キアゲハとナミアゲハ

キアゲハ

アゲハチョウ

キアゲハの幼虫

*アゲハチョウ科アゲハチョウ亜科
*出現時期…6月〜9月
*食草…キアゲハはセリ科ナミアゲハはミカン科
*分布…尾瀬、武尊山、日光白根山
*発見難易度…☆☆

 キアゲハは前ばねの付け根が黄色地に黒のスプレーをかけたような模様で、ナミアゲハは黒色の横筋が入ります。尾瀬にいるキアゲハの幼虫(写真下)はオオバセンキュウなどのセリ科植物を食べています。ナミアゲハの食草はミカン科なので、夏ミカンやグレープフルーツの種を庭に植えればきっとナミアゲハが舞って来るでしょう。
 キアゲハは標高0m〜2千m超級の高山帯でも確認できますが、ナミアゲハは平地に多く生息しているようで尾瀬や武尊山、日光白根山では、ほとんど見かけません。

 ミヤマカラスアゲハ同様、キアゲハのオスも地上で吸水行動をとるため沢伝いや河川敷などで写真上のような姿が見られます。

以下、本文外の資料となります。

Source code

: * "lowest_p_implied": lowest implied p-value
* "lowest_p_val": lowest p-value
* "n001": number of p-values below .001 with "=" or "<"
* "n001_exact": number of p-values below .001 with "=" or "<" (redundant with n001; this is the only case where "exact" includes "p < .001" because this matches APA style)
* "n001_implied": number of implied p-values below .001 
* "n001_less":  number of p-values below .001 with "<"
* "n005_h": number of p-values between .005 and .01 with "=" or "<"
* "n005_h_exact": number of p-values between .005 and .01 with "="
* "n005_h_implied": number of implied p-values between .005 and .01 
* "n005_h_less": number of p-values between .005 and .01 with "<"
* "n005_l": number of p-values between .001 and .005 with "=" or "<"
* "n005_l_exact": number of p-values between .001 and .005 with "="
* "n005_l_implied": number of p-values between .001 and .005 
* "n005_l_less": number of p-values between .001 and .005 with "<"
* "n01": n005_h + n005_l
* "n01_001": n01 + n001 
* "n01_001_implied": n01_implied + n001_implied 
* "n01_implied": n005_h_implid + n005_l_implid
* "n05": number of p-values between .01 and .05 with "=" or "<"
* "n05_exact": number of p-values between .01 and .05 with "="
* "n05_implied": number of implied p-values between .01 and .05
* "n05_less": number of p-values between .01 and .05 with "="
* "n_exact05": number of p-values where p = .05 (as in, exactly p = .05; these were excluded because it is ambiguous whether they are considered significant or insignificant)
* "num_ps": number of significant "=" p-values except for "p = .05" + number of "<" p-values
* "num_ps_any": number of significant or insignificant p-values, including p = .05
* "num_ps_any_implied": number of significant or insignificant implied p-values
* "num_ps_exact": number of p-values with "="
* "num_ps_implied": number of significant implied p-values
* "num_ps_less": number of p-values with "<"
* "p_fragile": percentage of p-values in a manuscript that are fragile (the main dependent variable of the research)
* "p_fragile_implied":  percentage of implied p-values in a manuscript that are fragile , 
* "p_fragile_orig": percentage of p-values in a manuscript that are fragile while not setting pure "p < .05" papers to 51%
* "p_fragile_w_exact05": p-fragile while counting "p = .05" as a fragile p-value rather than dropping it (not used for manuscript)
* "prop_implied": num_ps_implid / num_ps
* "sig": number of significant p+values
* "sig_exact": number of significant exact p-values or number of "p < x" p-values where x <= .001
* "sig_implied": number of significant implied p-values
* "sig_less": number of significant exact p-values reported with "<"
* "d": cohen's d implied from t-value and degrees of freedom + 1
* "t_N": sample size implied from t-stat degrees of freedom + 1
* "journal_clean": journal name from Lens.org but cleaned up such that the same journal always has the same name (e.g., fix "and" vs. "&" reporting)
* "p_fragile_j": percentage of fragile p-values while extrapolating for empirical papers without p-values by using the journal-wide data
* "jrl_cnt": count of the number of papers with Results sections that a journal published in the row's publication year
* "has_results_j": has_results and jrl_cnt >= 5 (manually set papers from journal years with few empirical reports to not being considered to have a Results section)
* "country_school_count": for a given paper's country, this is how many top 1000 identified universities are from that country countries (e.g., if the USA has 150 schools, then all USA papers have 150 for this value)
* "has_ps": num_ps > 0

また、標高2000m以上ある山の頂上でよく飛んでいるのもキアゲハ。2〜3匹がなわばり争いしている姿がよく見られ、後翅がボロボロになって半分くらいしかないのに争っている奴もいたりします。
 このような行動を占有行動といい、メスが山頂に上がってきたところで交尾できるようオス同士がなわばり争いをするのです。また、このように山頂で占有行動をとることを山頂占有性と呼びます。
 至仏山や笠ヶ岳での食草はミヤマウイキョウなどセリ科ですが、あんな細い葉っぱで食欲が満たされるのだろうかと、いらぬ心配をしてしまう。